The bylaw proposes a tree permit be required whenever work is happening within five metres of a boulevard or open space tree and within 10 metres of a natural area.

Failing to submit a plan and secure the proper permits could result in a fine.

“We’re hoping not to have to fine for damages,” Campbell said. “If people don’t submit for a permit, we will be able to issue a fine at that point.”

READ MORE: River valley trees illegally cut down in west Edmonton

More Red Tape

Mick Graham is the president of Single Tree Builders and is on the board of the Infill Development in Edmonton Association (IDEA).

He said he agrees with fining people who are blatantly non-compliant, but it’s the extra layer of red tape he has an issue with.

“Everybody loves big mature trees — it’s one of the reasons I like being an infill builder,” Graham said.

“I’m quite happy to protect them. What I resent is another permit fee.”

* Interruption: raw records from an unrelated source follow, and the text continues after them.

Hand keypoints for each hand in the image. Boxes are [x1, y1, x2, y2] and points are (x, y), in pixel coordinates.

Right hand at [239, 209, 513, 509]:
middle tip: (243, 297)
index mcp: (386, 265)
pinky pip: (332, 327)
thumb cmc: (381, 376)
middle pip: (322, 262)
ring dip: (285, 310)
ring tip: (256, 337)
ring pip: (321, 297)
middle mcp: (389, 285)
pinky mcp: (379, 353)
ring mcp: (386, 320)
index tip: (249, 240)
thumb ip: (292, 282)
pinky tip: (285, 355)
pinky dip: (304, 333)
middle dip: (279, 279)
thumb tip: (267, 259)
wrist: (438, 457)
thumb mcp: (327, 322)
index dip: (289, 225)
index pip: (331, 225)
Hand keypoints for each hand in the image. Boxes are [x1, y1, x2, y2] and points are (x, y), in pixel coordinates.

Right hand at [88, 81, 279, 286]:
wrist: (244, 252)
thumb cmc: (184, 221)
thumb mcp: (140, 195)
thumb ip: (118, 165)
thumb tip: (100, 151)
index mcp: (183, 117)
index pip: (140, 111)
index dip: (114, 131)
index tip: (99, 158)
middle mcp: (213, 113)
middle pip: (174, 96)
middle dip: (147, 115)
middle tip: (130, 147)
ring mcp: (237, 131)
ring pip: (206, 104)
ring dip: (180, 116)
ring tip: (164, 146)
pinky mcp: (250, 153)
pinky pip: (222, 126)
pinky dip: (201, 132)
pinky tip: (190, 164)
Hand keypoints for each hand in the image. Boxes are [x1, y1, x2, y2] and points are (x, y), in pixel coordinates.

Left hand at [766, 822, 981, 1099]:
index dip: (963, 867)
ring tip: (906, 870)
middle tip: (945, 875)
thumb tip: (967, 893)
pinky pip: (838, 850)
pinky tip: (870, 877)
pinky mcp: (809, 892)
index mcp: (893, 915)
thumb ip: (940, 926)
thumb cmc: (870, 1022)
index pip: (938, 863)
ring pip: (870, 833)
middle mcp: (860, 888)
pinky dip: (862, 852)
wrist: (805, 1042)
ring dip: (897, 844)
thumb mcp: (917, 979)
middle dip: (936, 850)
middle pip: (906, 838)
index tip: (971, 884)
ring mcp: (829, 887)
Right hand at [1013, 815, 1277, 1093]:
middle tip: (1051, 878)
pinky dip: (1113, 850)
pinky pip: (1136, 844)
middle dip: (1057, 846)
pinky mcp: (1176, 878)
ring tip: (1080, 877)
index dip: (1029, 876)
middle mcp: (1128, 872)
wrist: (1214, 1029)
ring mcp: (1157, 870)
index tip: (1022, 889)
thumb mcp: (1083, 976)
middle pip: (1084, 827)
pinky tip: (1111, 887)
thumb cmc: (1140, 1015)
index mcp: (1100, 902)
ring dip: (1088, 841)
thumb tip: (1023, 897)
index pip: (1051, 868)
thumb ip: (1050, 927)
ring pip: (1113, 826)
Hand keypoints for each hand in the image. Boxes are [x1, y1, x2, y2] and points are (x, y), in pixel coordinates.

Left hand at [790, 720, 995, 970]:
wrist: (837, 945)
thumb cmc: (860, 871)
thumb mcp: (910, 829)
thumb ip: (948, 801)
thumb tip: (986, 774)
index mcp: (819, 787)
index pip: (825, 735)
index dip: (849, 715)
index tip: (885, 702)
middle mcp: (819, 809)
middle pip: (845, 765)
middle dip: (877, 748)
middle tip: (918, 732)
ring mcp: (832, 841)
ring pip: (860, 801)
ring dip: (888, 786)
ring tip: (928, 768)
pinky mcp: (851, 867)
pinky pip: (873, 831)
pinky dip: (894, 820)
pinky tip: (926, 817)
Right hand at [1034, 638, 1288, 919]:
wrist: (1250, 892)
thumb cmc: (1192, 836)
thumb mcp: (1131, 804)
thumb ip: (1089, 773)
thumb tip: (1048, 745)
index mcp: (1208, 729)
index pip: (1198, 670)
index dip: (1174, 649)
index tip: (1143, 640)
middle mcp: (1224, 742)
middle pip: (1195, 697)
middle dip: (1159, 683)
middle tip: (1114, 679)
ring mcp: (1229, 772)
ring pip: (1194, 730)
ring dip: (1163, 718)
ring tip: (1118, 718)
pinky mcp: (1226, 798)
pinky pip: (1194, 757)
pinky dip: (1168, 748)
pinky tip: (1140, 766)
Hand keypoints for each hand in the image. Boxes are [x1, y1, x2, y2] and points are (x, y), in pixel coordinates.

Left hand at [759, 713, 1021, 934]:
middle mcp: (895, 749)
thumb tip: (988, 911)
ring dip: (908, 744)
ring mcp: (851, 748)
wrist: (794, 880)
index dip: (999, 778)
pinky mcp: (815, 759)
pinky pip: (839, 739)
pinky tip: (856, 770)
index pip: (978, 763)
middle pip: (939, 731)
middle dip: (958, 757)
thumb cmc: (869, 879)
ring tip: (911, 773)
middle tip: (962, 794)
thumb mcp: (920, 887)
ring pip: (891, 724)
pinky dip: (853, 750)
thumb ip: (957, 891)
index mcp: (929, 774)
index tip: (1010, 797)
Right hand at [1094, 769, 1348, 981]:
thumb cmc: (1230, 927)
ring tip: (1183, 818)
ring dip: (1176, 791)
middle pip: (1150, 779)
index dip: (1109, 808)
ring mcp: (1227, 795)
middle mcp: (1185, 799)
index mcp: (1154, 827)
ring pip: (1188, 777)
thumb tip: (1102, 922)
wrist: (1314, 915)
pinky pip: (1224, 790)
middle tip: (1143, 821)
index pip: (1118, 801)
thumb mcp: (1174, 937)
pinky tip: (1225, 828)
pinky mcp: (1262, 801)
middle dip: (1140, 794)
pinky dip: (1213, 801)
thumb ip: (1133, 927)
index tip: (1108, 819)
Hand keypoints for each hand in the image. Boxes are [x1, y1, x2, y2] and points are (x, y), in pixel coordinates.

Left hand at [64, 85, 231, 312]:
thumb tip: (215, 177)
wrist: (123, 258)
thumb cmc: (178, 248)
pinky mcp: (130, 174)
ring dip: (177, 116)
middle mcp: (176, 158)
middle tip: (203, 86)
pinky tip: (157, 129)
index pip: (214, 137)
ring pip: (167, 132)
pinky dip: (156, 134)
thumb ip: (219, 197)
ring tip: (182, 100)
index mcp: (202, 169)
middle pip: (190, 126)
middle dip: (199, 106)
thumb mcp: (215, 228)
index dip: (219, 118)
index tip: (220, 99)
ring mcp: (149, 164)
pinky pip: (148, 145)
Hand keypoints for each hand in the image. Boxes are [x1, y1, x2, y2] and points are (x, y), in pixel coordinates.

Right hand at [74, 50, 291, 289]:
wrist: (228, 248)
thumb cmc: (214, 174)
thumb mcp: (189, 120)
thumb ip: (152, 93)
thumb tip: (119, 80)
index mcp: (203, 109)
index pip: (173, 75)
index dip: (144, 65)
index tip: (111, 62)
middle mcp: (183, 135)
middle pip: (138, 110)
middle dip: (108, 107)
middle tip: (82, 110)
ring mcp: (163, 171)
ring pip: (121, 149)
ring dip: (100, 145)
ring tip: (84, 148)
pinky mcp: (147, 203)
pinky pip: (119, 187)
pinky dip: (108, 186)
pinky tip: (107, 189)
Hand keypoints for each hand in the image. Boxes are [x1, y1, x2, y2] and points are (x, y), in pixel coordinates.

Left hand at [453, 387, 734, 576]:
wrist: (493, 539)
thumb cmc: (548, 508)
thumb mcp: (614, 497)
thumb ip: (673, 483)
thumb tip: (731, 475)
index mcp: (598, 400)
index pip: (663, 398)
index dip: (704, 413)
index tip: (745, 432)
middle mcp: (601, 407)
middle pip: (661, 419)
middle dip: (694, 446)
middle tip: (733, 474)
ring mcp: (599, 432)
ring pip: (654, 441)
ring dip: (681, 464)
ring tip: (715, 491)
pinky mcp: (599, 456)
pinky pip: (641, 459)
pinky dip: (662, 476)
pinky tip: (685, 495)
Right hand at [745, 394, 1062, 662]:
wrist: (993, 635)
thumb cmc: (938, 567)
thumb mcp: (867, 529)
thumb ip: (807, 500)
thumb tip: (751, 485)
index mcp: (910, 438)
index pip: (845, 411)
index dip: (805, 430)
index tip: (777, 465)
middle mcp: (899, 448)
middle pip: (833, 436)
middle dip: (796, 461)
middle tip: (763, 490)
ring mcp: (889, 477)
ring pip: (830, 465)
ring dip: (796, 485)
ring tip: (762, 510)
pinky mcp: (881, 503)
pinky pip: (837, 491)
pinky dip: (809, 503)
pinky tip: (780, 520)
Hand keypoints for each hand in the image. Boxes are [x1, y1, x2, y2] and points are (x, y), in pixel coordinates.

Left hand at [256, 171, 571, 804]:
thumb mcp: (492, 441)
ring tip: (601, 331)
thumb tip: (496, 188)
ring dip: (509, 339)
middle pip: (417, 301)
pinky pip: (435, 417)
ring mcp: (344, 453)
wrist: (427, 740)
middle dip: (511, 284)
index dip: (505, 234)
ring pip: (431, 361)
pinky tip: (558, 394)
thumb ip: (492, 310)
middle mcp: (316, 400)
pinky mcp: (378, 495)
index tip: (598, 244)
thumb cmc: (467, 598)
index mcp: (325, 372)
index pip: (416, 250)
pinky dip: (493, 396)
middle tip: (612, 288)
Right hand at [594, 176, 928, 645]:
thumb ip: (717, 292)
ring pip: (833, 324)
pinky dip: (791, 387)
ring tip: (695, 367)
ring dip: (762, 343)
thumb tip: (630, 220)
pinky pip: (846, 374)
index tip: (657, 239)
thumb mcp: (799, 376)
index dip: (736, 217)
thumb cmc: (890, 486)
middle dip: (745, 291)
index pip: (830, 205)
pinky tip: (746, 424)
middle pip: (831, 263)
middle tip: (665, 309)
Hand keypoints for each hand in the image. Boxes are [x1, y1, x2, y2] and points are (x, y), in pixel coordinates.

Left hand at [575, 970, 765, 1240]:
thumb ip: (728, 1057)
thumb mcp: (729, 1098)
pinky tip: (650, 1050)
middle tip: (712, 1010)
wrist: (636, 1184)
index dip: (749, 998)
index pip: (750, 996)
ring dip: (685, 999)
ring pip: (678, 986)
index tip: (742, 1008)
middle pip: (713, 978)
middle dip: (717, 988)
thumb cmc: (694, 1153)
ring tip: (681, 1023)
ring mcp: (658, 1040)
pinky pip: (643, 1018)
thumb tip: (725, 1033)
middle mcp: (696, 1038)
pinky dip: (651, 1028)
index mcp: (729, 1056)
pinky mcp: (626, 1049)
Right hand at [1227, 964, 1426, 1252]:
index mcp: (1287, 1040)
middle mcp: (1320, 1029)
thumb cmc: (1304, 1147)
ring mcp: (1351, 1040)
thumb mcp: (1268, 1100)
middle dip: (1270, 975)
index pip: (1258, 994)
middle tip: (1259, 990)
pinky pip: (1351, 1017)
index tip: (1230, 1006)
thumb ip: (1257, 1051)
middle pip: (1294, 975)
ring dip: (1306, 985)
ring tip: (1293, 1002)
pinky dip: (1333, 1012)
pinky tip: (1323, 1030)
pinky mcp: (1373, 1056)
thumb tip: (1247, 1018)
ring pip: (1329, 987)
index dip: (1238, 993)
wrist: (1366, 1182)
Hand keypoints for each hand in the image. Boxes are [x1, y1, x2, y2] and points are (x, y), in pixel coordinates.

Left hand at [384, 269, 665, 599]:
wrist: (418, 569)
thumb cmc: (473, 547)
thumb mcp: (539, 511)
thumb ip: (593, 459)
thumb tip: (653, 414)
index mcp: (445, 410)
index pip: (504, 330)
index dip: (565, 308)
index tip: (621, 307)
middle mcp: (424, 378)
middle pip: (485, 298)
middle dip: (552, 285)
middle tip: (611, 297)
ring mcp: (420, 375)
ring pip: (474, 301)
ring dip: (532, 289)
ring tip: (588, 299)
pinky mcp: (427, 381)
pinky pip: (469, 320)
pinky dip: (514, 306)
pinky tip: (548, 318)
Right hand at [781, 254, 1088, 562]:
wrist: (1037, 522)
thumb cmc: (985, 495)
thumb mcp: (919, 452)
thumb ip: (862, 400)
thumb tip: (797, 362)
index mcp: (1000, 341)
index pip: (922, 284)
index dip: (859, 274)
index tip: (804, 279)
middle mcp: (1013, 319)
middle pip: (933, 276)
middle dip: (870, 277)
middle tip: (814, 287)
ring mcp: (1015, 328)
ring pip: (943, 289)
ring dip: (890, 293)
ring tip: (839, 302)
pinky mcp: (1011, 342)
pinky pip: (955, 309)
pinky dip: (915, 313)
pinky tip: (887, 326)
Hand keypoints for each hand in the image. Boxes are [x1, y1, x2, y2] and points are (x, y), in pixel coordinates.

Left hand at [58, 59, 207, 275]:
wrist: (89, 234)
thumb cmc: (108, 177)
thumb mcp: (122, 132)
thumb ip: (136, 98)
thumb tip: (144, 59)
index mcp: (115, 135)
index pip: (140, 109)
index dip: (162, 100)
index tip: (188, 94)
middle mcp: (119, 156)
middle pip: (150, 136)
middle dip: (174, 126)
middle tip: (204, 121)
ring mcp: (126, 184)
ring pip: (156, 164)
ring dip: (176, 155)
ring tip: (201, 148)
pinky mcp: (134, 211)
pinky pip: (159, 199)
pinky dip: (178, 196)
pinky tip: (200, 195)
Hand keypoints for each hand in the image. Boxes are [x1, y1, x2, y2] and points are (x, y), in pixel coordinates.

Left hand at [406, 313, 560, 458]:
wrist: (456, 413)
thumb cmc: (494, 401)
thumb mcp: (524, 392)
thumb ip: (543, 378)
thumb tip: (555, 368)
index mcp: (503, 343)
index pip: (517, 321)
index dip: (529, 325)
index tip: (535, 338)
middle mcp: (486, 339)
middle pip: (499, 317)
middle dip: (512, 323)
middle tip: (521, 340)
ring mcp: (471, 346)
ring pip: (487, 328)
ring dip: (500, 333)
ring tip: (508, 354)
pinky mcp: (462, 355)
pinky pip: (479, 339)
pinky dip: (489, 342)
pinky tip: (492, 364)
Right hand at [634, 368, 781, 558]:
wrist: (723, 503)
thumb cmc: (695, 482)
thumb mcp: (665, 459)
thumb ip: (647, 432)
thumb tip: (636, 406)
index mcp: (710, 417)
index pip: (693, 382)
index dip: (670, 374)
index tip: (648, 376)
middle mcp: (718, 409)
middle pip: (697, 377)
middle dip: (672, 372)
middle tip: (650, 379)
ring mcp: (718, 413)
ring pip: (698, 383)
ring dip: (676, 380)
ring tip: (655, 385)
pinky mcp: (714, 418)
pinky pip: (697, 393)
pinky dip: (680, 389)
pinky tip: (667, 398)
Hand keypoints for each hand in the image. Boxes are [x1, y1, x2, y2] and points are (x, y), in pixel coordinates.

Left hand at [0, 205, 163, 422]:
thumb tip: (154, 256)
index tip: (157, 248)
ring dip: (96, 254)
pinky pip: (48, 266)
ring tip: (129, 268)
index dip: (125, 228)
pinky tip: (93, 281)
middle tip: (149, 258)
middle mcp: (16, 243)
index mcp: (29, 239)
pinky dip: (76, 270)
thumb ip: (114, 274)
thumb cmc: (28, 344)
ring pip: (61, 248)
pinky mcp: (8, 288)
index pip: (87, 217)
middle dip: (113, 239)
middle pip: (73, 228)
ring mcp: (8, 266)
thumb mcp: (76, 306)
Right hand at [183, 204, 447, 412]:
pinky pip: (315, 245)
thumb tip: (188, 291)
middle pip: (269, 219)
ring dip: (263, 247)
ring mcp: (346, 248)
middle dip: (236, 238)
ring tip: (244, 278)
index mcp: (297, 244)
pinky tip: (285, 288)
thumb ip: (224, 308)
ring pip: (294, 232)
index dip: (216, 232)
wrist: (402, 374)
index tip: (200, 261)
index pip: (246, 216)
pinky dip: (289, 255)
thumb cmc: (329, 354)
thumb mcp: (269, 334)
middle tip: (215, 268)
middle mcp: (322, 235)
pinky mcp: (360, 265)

He said he’s not sure what’s gained by the permitting process.

“Already, infill builders have a lot more fees and scrutiny and requirements than builders in new neighborhoods,” he explained.

According to Graham, responsible builders are already doing their best to follow forestry department guidelines to protect the trees.

“That’s one of the frustrating things for me,” he said. “I’ve done the proper paperwork — I’ve built the fences.”

Graham would like to see more evidence of cause and effect.

“The damage that’s done, in my experience, is really trivial” he said.

“I don’t know how else we can get these things built and meet these infill targets and not have the prices get even higher than they already are.”

The bylaw proposal will be presented to the urban planning committee on Tuesday. Campbell said they will be looking for feedback on how to move forward.